Several of the signs this morning read, "I can't live on less," a direct response to a tone-deaf budgeting webinar containing "live on less" advice that Space Needle workers received in January. "I mean, how can you say that to workers that you don't even know?" asked Michael Hall, a 7.5-year elevator operator who commutes two hours to work at the Space Needle from his parents' home. "Nobody I know that's a worker here really lives it up too much," he added. "We're spending our money on just basics."

This is the second time Space Needle workers have asked for a raise in the last few months, Hall said. Despite workers' protests and the NLRB ruling, the Greater Seattle Business Association gave the Space Needle Corporation the honor of "Corporate Leader of the Year" in February. (For unrelated reasons, the GSBA pointed out.)

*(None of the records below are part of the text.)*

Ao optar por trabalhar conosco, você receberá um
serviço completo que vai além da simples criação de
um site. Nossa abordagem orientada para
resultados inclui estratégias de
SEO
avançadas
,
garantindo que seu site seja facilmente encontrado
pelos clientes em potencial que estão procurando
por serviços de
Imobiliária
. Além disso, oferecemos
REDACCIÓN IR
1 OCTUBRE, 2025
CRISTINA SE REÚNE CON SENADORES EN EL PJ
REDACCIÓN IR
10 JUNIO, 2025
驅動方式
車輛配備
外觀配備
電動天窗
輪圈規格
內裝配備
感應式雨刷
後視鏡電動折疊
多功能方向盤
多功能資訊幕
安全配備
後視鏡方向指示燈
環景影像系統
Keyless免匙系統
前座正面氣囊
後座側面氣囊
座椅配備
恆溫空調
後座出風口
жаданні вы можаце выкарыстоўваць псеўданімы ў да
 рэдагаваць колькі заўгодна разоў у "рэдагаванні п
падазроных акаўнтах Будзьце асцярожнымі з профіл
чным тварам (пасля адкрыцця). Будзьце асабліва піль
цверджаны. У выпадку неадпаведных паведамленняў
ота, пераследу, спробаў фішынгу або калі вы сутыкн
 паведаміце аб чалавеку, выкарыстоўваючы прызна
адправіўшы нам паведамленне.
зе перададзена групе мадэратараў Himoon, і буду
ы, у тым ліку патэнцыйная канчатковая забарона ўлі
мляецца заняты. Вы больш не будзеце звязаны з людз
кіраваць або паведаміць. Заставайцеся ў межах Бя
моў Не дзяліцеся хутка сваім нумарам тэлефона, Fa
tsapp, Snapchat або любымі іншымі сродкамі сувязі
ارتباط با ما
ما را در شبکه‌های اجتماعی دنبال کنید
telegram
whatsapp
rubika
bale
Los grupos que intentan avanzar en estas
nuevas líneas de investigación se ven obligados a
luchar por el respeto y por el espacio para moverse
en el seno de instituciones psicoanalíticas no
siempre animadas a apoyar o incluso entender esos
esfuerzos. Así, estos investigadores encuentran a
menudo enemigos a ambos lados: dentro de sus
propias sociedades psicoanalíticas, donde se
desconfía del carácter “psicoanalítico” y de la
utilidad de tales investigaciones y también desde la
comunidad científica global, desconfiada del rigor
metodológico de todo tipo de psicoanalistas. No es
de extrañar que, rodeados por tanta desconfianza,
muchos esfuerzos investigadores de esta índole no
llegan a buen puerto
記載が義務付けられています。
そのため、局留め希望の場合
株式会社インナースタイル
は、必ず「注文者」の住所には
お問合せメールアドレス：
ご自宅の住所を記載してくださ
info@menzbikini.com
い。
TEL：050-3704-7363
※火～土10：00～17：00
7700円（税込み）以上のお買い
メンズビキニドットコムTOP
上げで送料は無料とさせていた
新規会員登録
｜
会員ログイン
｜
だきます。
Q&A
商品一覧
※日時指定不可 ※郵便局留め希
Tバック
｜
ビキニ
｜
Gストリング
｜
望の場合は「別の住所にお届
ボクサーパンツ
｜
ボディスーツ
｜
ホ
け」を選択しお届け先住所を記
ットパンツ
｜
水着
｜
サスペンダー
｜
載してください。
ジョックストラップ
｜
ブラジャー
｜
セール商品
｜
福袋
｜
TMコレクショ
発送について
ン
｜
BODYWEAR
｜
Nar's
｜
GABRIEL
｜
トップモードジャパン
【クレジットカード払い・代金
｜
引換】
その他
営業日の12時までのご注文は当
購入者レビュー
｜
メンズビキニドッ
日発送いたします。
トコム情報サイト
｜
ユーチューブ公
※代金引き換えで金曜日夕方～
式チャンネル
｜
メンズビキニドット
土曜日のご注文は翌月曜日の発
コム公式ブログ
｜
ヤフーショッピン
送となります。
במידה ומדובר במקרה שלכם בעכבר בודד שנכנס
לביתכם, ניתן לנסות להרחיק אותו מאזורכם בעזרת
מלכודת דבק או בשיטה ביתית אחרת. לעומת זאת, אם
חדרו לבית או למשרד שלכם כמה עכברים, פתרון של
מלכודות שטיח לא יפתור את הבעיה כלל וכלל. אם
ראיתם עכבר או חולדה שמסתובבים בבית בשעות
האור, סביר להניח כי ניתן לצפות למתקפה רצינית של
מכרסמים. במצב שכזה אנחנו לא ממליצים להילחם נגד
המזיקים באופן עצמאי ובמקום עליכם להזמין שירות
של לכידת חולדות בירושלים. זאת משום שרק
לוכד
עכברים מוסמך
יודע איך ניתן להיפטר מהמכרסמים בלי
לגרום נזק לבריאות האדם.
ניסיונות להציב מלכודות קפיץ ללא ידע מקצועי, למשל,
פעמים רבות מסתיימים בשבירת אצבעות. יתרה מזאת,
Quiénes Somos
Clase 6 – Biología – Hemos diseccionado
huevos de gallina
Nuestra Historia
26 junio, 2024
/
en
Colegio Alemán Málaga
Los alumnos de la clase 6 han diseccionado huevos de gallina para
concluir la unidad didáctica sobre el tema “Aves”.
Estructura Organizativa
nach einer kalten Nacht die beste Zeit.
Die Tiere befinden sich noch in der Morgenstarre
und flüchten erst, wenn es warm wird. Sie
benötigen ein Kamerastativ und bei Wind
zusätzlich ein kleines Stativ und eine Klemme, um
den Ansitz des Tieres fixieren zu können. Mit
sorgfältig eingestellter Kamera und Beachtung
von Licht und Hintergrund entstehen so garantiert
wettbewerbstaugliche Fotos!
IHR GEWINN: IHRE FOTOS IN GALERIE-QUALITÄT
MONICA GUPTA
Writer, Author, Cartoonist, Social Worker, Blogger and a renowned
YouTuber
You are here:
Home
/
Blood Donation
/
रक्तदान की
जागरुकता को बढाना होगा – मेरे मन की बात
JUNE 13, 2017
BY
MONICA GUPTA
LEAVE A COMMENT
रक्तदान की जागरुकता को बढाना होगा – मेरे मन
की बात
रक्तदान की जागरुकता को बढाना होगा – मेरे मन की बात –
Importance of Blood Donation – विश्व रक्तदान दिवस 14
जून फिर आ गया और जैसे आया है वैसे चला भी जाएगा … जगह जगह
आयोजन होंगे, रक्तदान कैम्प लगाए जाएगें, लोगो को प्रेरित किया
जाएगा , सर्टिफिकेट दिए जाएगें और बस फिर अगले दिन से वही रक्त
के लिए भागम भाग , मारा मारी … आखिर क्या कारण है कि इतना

Seattle City Council member Kshama Sawant told Space Needle workers that the $15 minimum wage victory against the International Franchise Association was the writing on the wall.
Seattle City Council member Kshama Sawant told Space Needle workers that the $15 minimum wage victory against the International Franchise Association was the "writing on the wall." Joshua Kelety

Seattle City Council members Kshama Sawant and Nick Licata showed up to the rally, too. Sawant told the crowd that yesterday's $15 minimum wage victory against a legal claim lodged by the International Franchise Association represented the "writing on the wall" and workers weren't going to back down.

The crowd, which also included Washington State Labor Council president Jeff Johnson, took their demands for a meeting with executives and a raise to the Space Needle Corporation offices on 6th Avenue North. There, Dave Mandapat, director of public relations at the Space Needle, passed out a notice saying that the Space Needle would not entertain "drop in" meetings with workers. "This isn't a question of whether or not we understand your demands and passion related to the expired agreement with Local 8—we hear you clearly," the statement read. "We don't feel this is the issue at hand."

Zuryash Majid, also far left, says she cant afford to take her kids--aged 7, 11, and 14--out for ice cream when housing prices are skyrocketing but Space Needle wages remain stagnant.
Single mom Zuryash Majid, also far left, says she can't afford to take her kids—aged 7, 11, and 14—out for ice cream when housing prices are skyrocketing but Space Needle wages remain stagnant. Joshua Kelety

The issue at hand, Mandapat's statement said, is a contract proposal from 2013—one that would have included wage increases. He criticized Local 8 for not allowing workers to vote on it at the time, or since. Abby Lawlor, a researcher from Local 8, said that workers saw other parts of the proposal as unacceptable. She also underlined the fact that the company could give workers raises without contract negotiations. "Anything they say contrary to that is a distraction," she said. "They could give it today if they wanted to without further negotiation with the union."

Workers eventually filed out of the Space Needle Corporation building after being declined a meeting on the spot. Zuryash Majid, a widowed mother of three who's worked at the Space Needle for 15 years and makes just a little more than $15 an hour, was carrying a folded statement she didn't get to read to Space Needle management.

"My rent has gone up $816 [since 1999], and childcare has gone up from $60 to $274," she read to The Stranger outside the building. "The money I make does not cover my living anymore. I cannot take my kids to the movies or out for ice cream. By now they've stopped asking me to do fun things because they know we can't afford it."